◆ WHAT IS REQUIRED
Return every line of the items below that contains the string "pink", matching case exactly.
════════
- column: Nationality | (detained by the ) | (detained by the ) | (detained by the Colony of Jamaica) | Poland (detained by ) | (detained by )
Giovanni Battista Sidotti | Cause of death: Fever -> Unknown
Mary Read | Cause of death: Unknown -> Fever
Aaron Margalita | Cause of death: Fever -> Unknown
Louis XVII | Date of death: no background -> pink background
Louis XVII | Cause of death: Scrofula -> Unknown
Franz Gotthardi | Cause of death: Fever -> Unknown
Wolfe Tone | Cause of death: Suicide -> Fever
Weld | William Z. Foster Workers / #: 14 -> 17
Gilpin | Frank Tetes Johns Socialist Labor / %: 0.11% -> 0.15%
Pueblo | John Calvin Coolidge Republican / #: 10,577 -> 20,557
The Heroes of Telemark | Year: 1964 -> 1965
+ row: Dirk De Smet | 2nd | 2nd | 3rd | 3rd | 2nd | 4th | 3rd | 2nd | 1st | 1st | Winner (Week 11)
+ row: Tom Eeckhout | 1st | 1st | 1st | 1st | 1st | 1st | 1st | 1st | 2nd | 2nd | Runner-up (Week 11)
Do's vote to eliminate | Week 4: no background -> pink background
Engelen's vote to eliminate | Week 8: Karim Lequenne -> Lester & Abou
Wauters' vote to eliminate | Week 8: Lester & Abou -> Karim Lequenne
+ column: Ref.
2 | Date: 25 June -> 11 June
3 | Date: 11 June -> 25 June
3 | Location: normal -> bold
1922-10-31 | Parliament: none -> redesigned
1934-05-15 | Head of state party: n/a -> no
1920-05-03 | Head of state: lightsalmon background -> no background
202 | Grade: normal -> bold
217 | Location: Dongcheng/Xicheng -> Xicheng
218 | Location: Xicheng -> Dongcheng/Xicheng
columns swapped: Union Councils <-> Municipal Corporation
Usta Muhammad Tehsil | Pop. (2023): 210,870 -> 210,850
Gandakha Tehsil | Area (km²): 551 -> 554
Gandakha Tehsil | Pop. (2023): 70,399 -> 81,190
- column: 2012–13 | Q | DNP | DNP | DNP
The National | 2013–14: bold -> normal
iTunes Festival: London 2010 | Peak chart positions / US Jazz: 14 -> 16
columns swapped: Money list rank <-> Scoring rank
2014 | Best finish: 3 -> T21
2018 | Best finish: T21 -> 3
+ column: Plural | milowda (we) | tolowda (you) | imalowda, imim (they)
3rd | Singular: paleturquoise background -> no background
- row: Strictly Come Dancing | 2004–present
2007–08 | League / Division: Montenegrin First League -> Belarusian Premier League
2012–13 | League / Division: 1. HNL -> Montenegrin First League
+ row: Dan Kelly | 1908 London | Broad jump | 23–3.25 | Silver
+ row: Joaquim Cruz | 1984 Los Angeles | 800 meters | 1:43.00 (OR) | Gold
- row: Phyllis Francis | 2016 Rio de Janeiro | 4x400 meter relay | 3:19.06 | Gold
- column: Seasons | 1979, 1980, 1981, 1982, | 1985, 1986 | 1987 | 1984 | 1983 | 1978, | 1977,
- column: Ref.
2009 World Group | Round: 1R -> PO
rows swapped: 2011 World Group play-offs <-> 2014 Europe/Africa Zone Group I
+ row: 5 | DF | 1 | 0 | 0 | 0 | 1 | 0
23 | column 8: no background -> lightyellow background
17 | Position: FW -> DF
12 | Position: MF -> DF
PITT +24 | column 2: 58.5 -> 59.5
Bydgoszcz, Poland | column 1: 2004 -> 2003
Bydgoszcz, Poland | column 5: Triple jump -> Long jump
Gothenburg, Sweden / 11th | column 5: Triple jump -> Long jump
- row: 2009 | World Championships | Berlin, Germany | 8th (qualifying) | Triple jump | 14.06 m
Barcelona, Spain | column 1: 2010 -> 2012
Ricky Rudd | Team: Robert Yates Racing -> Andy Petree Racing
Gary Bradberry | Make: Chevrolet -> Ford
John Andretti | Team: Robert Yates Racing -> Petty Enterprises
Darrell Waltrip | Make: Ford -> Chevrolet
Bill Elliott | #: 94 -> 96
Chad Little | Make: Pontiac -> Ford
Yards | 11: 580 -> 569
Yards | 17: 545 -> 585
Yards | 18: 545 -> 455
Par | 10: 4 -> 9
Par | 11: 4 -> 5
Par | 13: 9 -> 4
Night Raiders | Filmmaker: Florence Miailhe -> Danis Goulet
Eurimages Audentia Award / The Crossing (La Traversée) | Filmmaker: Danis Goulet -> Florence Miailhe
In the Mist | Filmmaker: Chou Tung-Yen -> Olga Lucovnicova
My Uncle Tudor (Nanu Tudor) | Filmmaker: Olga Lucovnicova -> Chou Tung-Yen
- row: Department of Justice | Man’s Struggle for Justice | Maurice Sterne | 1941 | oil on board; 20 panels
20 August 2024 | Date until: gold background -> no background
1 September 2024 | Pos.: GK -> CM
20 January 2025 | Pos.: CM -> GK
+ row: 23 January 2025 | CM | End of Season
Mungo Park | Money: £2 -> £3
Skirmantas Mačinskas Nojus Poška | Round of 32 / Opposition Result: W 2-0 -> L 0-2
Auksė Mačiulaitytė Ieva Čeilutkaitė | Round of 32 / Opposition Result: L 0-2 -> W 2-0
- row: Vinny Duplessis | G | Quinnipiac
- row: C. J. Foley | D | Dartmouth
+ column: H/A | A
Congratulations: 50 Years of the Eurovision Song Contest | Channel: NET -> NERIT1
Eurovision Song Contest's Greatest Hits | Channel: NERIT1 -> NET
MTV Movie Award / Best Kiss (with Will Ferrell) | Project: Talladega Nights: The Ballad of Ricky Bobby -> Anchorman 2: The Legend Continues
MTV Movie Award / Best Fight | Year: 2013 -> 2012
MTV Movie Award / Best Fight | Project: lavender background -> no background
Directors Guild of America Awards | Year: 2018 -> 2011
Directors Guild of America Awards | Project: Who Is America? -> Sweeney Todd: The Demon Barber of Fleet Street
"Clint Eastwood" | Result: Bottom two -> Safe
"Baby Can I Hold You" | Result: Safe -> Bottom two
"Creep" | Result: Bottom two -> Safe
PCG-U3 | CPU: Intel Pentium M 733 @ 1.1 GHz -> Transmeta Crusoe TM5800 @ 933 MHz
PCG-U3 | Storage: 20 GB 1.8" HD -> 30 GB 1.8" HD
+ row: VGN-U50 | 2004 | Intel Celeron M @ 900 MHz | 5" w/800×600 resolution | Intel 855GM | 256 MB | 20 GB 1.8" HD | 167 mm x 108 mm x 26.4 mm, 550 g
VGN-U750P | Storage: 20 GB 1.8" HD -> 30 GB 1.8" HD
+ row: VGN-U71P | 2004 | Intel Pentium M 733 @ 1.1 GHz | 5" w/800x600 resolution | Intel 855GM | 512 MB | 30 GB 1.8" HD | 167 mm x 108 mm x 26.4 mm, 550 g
════════
◆ THE REPLY
Louis XVII | Date of death: no background -> pink background
Do's vote to eliminate | Week 4: no background -> pink background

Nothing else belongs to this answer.